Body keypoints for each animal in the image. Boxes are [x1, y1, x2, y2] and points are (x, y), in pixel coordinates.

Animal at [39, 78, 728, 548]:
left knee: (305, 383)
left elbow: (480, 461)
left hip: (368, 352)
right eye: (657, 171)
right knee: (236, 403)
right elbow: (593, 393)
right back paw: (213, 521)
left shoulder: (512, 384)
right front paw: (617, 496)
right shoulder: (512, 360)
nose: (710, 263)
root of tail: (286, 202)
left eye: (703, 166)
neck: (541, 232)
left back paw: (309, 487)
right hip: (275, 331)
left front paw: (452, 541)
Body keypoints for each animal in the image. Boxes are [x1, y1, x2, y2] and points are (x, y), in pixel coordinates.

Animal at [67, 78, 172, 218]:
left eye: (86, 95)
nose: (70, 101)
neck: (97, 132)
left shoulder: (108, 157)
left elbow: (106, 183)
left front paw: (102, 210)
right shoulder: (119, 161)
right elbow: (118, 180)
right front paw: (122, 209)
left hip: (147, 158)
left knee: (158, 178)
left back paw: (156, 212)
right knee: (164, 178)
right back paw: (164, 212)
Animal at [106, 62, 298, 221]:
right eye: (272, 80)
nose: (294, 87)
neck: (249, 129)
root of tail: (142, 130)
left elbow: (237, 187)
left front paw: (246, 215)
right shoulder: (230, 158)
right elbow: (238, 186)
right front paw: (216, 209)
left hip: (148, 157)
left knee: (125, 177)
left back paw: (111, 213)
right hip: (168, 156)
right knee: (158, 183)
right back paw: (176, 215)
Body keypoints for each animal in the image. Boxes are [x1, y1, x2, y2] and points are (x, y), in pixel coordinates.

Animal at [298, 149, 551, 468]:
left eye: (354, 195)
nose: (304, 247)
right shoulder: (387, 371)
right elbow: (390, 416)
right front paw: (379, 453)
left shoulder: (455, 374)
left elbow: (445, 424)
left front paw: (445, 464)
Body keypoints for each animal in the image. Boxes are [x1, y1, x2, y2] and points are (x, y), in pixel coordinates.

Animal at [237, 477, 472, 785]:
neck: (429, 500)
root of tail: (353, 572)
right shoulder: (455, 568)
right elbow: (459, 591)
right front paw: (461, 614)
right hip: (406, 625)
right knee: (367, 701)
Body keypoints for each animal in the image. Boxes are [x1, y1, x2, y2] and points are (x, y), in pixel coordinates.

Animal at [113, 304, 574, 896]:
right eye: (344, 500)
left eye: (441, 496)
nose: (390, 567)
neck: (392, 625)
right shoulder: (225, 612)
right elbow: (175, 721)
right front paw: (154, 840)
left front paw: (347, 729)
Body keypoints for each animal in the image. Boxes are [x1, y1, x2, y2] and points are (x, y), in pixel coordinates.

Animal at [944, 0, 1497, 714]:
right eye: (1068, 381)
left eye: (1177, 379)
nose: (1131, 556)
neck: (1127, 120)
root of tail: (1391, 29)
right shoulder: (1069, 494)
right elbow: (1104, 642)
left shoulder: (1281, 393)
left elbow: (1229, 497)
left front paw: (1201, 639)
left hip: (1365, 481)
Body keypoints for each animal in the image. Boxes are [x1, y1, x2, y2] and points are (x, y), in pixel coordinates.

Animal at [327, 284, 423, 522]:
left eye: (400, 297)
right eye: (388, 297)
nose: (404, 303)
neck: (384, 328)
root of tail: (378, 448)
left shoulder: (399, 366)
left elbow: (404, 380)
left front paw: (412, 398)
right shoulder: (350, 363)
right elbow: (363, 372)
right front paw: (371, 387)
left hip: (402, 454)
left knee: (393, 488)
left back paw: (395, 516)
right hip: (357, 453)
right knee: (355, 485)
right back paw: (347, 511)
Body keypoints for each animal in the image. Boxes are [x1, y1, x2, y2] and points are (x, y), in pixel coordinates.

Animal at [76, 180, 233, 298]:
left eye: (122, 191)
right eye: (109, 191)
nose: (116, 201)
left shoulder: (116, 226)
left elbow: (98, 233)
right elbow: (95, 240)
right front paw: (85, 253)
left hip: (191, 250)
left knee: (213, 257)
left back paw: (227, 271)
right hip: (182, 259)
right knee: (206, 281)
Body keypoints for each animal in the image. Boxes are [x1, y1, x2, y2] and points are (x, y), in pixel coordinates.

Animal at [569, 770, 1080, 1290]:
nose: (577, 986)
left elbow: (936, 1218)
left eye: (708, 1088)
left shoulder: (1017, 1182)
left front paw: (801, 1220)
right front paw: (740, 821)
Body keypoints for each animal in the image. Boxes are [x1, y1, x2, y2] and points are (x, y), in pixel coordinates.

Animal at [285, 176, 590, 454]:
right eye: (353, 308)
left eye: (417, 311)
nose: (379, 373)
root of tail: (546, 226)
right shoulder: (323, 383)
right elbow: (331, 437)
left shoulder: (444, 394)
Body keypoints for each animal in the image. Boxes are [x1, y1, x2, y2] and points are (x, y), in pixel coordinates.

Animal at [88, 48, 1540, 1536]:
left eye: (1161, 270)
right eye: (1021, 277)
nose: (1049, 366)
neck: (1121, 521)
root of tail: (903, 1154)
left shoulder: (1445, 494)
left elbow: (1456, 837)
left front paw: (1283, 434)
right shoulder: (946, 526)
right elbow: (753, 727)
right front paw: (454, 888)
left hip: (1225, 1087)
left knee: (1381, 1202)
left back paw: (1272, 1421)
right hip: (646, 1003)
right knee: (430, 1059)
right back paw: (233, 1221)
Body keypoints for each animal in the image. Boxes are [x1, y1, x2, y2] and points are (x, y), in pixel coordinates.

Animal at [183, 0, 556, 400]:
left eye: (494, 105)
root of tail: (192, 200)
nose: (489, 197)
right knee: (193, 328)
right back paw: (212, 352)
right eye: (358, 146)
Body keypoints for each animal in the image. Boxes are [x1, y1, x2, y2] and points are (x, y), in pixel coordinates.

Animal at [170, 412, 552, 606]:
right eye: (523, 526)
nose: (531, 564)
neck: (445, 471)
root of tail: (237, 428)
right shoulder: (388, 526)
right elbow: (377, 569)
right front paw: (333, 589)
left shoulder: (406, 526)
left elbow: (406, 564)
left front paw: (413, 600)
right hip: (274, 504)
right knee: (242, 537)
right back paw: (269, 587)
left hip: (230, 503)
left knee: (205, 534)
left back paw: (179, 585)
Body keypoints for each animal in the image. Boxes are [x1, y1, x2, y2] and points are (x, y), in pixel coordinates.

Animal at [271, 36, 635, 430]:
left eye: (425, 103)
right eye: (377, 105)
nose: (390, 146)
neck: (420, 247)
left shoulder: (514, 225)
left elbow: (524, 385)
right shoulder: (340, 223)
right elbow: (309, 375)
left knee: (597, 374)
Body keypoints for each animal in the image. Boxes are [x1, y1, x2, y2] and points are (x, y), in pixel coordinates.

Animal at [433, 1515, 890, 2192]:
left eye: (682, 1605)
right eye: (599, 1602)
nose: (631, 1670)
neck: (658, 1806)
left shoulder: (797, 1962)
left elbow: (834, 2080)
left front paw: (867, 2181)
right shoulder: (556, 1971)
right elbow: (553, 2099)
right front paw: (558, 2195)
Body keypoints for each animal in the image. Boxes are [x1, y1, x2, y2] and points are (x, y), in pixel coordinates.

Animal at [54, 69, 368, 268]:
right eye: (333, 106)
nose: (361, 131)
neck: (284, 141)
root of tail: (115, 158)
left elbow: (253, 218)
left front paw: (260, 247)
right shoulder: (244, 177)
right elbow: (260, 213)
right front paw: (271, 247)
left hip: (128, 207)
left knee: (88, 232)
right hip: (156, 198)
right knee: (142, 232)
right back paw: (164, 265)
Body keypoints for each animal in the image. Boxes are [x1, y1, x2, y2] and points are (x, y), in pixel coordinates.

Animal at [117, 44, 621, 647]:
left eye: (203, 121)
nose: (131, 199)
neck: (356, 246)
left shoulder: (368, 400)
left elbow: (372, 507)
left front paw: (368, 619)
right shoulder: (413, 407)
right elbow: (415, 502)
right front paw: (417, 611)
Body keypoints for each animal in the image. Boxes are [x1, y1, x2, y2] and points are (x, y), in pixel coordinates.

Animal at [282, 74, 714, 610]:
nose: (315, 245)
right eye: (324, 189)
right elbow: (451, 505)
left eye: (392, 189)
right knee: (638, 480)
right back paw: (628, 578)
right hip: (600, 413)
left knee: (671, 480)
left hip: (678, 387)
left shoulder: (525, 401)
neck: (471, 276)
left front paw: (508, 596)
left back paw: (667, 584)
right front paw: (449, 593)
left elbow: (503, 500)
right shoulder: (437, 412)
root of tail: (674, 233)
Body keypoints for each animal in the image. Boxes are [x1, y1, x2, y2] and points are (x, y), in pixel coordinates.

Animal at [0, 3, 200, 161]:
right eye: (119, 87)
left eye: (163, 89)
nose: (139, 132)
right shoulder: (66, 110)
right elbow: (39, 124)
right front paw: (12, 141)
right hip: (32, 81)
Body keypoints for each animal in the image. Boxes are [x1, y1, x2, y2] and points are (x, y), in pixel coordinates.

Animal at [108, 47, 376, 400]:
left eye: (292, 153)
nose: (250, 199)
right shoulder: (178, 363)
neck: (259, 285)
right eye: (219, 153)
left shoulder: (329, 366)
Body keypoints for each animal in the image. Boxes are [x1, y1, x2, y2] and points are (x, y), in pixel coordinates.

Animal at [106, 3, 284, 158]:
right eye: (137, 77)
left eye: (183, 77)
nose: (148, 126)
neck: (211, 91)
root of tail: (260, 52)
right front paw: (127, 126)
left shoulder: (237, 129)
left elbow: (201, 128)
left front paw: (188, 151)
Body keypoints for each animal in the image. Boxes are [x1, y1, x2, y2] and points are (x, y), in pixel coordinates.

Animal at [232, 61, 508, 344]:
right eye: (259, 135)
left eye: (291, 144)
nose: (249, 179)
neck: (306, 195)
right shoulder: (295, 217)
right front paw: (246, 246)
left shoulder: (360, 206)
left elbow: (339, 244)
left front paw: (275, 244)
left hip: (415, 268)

------------------------------------

» Prompt
Find where the line with "right eye: (1068, 381)" sits in the material above, then copy exactly from it through the line with "left knee: (213, 257)". Add no other line.

» Expected answer
right eye: (1068, 381)
left eye: (1177, 379)
nose: (1131, 556)
neck: (1127, 120)
root of tail: (1391, 29)
right shoulder: (1069, 494)
right elbow: (1104, 642)
left shoulder: (1281, 393)
left elbow: (1229, 497)
left front paw: (1201, 639)
left hip: (1365, 481)
Body keypoints for each animal in the image. Boxes are [x1, y1, x2, y2] and points are (x, y), in pixel coordinates.

Animal at [327, 284, 423, 522]:
left eye: (400, 297)
right eye: (388, 297)
nose: (404, 303)
neck: (384, 328)
root of tail: (378, 448)
left shoulder: (399, 366)
left elbow: (404, 380)
left front paw: (412, 398)
right shoulder: (350, 363)
right elbow: (363, 372)
right front paw: (371, 387)
left hip: (402, 454)
left knee: (393, 488)
left back paw: (395, 516)
right hip: (357, 453)
right knee: (355, 485)
right back paw: (347, 511)
Body keypoints for each animal in the image. Boxes are [x1, y1, x2, y2] and points are (x, y), in pixel coordinates.

Animal at [76, 180, 233, 298]:
left eye: (122, 191)
right eye: (109, 191)
nose: (116, 201)
left shoulder: (116, 226)
left elbow: (98, 233)
right elbow: (95, 240)
right front paw: (85, 253)
left hip: (191, 250)
left knee: (213, 257)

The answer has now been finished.